Alfie might know

As a child, it struck me as odd that escalators had to be stopped in order to be repaired. You can imagine the child-adult conversation:

“Why have they stopped the escalator?”
“Because they are servicing it.”
“Yes, but why have they stopped it?”

Now, all these years later, I suppose my mind still operates in much the same way.

I can sing “What’s it all about, Alfie?” till the fictional cows come home, and yet, for reasons not yet clear to me, no one named Alfie is going to walk out of the ether and give me a coherent and comprehensive answer to that question.

Alfie might know why it was that I was rendered wordless about ten days after my beloved partner of almost thirty years died.

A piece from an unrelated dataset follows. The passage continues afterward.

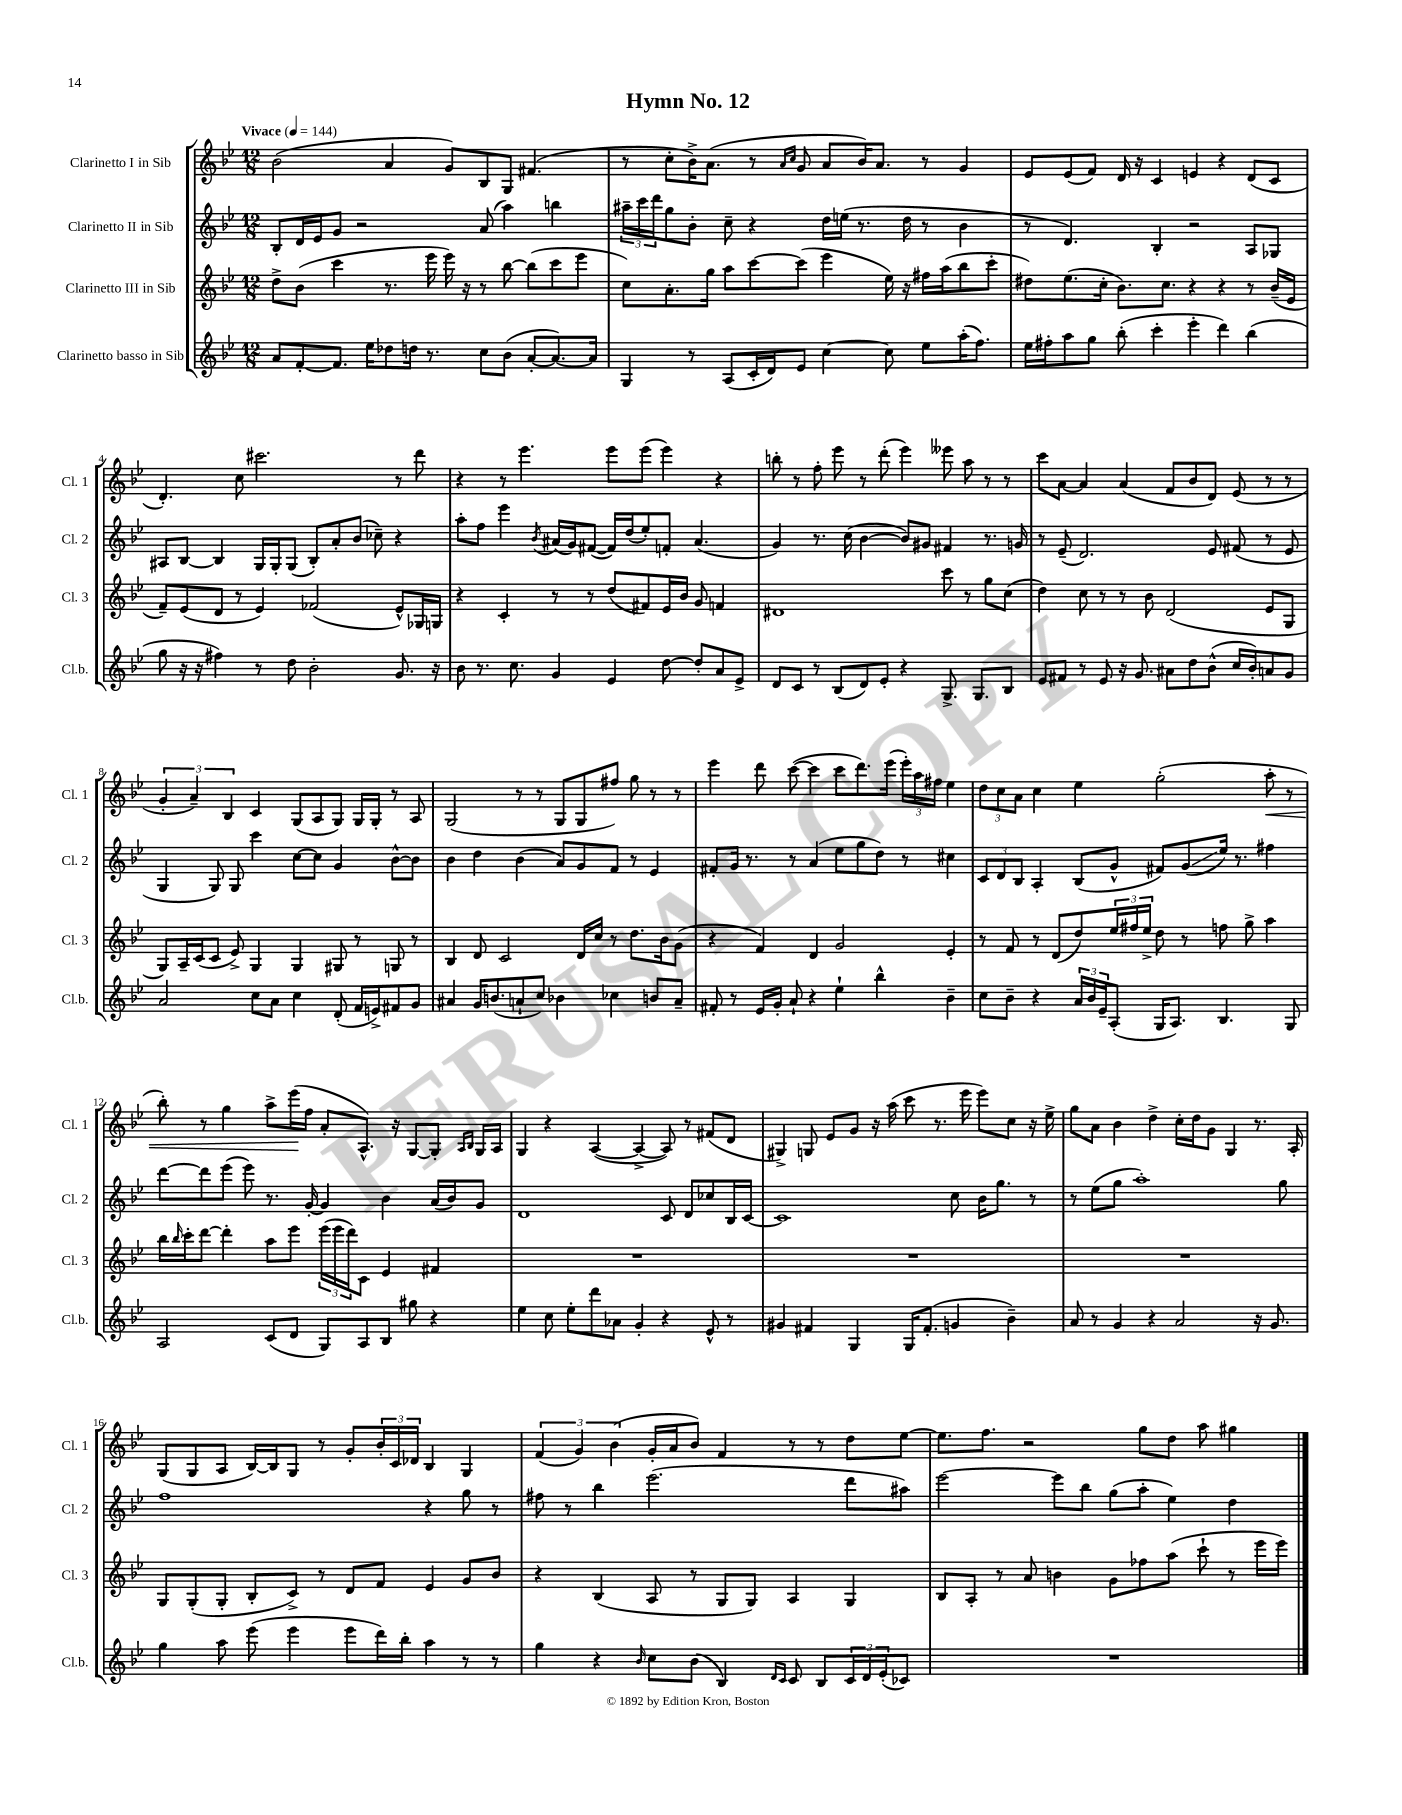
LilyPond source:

Normally, I have no shortage of words. In fact, there are usually too many of the jolly things about. They crowd my head and multiply and skitter off to that inter-lingual synonym exchange in the sky; they bounce off walls, and dance in the sunlight, and roll off my desk and my tongue like so many marbles falling out of the split in a worn cloth bag. Despite the crowding, the general tenor is one of happiness, or if not happiness, at least mild curiosity about the definition of the new words which have popped up or dropped in, or flopped down on the sofa.

There was no shortage of words at 3.00 am when I drafted the eulogy in Portuguese and then in English (by way of a close translation of the Portuguese original).  There was no shortage of words when talking to people who paid their respects and extended sympathy. The ink flowed freely from my pen at all hours day and night in the weeks preceding the death of my best favourite human being.

Then, suddenly, there was nothing. If could not have been for want of gratitude for the profusion to which I have become accustomed, for I am always most grateful.

I tried to deny that the flow of words had stopped. I tried to force its hand. There I stood in my garden and commanded myself to “describe that tree and the grass beneath!” But nothing came out of my mouth. Not even the most rudimentary description; nothing. I mutely picked a ripe clementine from the tree in question. As I peeled it, and let the peels fall into the tall unruly grass beneath, I offered a barely audible “So be it” to the gentle spring breeze.

I ate the fruit as I peered at the progress of vegetable seedlings and pulled out a few weeds. And then, slowly the realisation came:  I need a new narrative. The old narrative no longer fits and needs to stop. ‘We are’ has gone. ‘I am’ is here. The monologue, the story, the endless chatter, the dialogue: all have to change.

Who knows when the new narrative will be ready?

Alfie might know. But he is not telling.